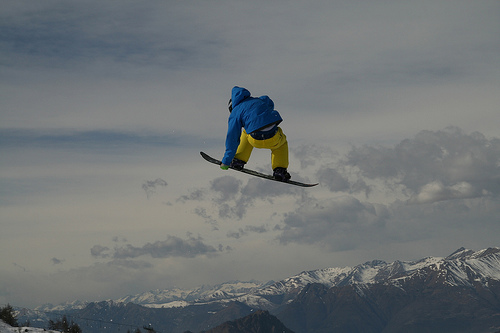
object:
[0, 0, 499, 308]
sky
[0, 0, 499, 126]
white clouds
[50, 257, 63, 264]
clouds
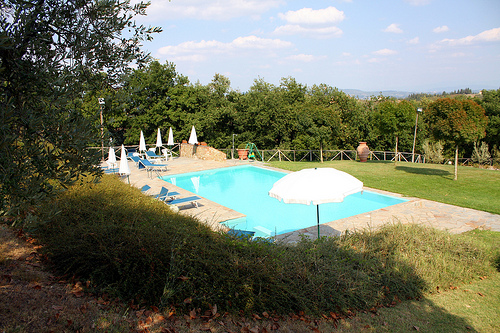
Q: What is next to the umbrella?
A: A blue pool of water.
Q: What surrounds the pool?
A: Bushes.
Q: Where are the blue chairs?
A: By the pool.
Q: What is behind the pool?
A: A line of trees.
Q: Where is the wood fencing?
A: In front of a line of trees.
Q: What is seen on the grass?
A: Shadows.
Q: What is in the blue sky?
A: White clouds.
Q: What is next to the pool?
A: An open white umbrella.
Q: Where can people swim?
A: In the pool.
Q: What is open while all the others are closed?
A: One umbrella.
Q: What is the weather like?
A: Sunny and warm.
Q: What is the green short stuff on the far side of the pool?
A: Grass.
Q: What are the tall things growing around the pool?
A: Trees.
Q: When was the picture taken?
A: Daytime.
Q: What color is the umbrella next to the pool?
A: White.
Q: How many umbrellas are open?
A: One.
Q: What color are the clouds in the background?
A: White.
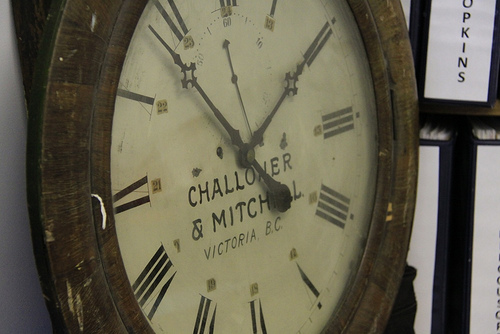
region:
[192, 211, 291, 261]
the word Victoria B.C. on a clock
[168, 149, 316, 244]
the words Challoner and Mitchell on a clock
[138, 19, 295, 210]
the hand of an old clock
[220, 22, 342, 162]
the hand of an old clock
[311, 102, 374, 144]
the roman numeral for 3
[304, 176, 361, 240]
the roman numeral for four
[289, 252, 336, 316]
the roman numeral for five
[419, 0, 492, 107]
a sign with the word opkins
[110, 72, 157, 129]
the roman numeral for 10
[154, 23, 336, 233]
clock's hands are black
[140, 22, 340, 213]
clock's hands are black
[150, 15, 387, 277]
clock's hands are black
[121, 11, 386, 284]
clock's hands are black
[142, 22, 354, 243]
clock's hands are black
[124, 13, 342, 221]
the clock shows 1:54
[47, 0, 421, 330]
old clock with wooden frame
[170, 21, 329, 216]
clock with black hands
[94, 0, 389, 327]
clock with black roman numerals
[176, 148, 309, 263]
clock maker and location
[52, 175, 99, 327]
distressed area of wood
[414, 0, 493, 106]
white paper on side of binder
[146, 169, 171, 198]
numbers indicating military time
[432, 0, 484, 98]
black lettering on binders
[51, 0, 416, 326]
this is a clock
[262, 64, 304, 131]
the hour hand of the clock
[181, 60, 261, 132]
the minute hand of the clock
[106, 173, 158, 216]
this is a number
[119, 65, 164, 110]
this is a roman number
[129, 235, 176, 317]
this is a roman number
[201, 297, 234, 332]
this is a roman number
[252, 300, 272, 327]
this is a roman number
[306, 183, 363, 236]
this is a roman number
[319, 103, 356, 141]
this is a roman number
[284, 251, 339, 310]
a number on the clock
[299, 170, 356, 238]
a number on the clock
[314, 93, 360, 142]
a number on the clock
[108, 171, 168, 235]
a number on the clock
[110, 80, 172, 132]
a number on the clock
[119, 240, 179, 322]
a number on the clock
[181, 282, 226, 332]
a number on the clock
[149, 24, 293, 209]
a clock minute hand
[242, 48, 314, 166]
a clock hour hand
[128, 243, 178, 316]
roman numeral number 8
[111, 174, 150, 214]
roman numeral number 9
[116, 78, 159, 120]
roman numeral number 10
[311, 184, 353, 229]
roman numeral number 4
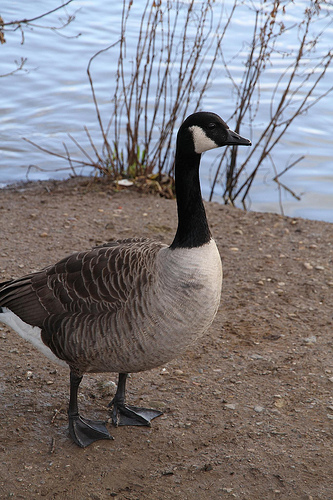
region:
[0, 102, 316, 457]
a bird stands at the edge of the water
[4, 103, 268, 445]
a bird with webbed feet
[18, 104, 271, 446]
a goose standing on the soil beside a body of water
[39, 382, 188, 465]
the feet of the bird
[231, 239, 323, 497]
the sandy ground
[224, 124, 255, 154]
beak of the bird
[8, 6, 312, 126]
a body of water in the background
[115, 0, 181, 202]
vegetation grows at the waters edge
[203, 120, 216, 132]
eye of the bird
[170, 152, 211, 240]
the neck of the bird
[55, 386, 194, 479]
The bird has webbed feet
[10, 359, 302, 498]
The bird is standing in the dirt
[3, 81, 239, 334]
This is a goose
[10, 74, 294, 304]
The goose is by the ponds edge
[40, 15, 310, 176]
Pond sticks grow near the edge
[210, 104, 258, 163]
The goose has a black bill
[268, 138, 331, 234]
There is a reflection in the water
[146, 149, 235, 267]
The gooses neck is black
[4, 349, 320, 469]
not many rocks are present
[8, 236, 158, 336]
The gooses back is made of black feathers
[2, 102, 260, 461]
wild goose beside a lake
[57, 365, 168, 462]
black webbed feet of a goose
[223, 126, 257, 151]
black beak of a goose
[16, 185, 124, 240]
dirt and sand of lakeside beach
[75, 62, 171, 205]
reeds growing beside a lake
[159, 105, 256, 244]
head and neck of a wild goose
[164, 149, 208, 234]
black long goose neck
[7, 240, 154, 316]
chocolate brown goose wing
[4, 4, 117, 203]
portion of a fresh water lake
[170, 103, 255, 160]
black and white goose head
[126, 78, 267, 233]
Canadian goose.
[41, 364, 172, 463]
Goose feet.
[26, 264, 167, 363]
Goose wings covered in feathers.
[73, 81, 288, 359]
Goose on the lake side.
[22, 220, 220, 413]
Feathers on the goose.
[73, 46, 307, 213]
Grass along the water.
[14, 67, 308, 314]
Goose in front of the pool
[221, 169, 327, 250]
The lake and goose.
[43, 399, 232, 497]
Goose on the dirt.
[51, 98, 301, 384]
Goose standing by the pond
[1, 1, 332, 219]
the water next to the shore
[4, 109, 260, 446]
the bird standing on the ground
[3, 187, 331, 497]
the ground the bird is standing on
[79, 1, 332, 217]
the tall plant by the water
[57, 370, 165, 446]
the legs of the bird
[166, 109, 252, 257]
the neck and head of the bird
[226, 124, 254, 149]
the beak of the bird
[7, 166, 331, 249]
the edge of the land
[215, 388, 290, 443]
the rocks in the dirt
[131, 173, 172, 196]
leaves of the plant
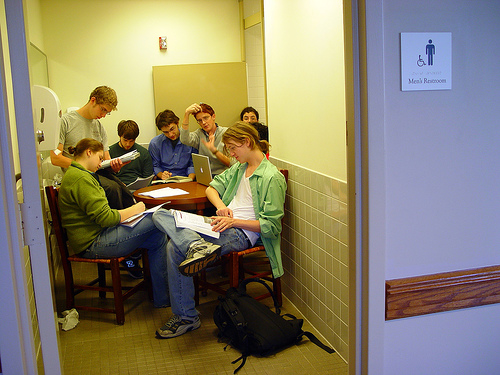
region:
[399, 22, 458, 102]
Sign on wall for Men's Restroom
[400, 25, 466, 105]
Restroom sign is white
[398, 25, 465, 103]
Restroom will acommodate handicaped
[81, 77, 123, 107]
Boy has light hair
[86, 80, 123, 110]
Boys hair is light brown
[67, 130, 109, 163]
Girl has dark hair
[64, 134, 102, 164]
Girls hair is brown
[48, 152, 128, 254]
Girl wearing a green shirt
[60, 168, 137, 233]
Green shirt has long sleeve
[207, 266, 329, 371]
Black book bag laying on floor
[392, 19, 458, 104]
a small warning on wall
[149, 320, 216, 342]
shoe of a guy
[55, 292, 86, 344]
small dust thrown on floor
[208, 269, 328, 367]
a small bag of the person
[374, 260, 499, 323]
a small portion of wooden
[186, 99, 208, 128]
a hand of a white guy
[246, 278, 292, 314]
one strip of the bag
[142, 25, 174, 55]
a small object on the wall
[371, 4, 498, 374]
a white beautiful door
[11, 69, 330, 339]
group of person sitting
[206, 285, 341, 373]
Black bookbag on floor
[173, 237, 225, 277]
Man wears grey sneakers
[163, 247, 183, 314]
Man wears blue jeans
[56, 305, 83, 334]
White tissue on floor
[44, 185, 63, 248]
Back of brown chair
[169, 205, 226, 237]
Open book on man's lap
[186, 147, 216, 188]
Grey laptop on table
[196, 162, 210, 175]
Apple sign on laptop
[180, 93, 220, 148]
Woman's hand on head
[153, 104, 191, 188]
Man looking down at paper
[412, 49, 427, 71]
A handicap symbol on a sign.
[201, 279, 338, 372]
A black backpack on the floor.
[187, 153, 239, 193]
A silver Apple laptop.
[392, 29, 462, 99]
A men's bathroom sign hanging on the wall.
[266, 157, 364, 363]
Beige tiles on the wall.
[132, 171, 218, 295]
A round wooden table.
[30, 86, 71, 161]
A white paper towel dispenser.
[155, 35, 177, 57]
A fire alarm indicator.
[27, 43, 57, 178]
A mirror on the wall.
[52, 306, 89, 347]
A paper towel on the ground.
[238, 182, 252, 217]
Man wear white under shirt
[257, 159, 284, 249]
Man wears green long sleeve shirt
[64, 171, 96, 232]
Woman wears green sweater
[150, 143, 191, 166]
Man wears blue shirt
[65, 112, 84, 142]
Man wears grey tshirt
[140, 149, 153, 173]
Man wears green long sleeve shirt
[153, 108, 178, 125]
Man's hair is dark brown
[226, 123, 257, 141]
Man's hair is dirty blonde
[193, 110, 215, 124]
Man wears glasses on face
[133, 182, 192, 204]
White book open on table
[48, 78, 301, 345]
A group of students studying in a bathroom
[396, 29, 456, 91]
A sign on the door of a men's restroom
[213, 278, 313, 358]
A brown backpack on a floor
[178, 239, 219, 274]
A white and gray tennis shoe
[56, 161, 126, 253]
A green sweater on a woman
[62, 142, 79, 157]
A bun on the head of a woman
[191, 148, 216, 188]
A silver laptop on a computer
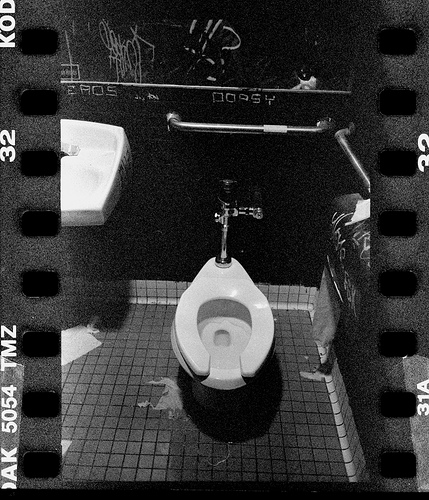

◆ **ACTIVITY**: Pick out every line in the material above that contains the word "What" and copy each one in full. Case counts.

◆ **ANSWER TO THIS EXERCISE**:
Q: What is next to the umbrella?
Q: What surrounds the pool?
Q: What is behind the pool?
Q: What is seen on the grass?
Q: What is in the blue sky?
Q: What is next to the pool?
Q: What is open while all the others are closed?
Q: What is the weather like?
Q: What is the green short stuff on the far side of the pool?
Q: What are the tall things growing around the pool?
Q: What color is the umbrella next to the pool?
Q: What color are the clouds in the background?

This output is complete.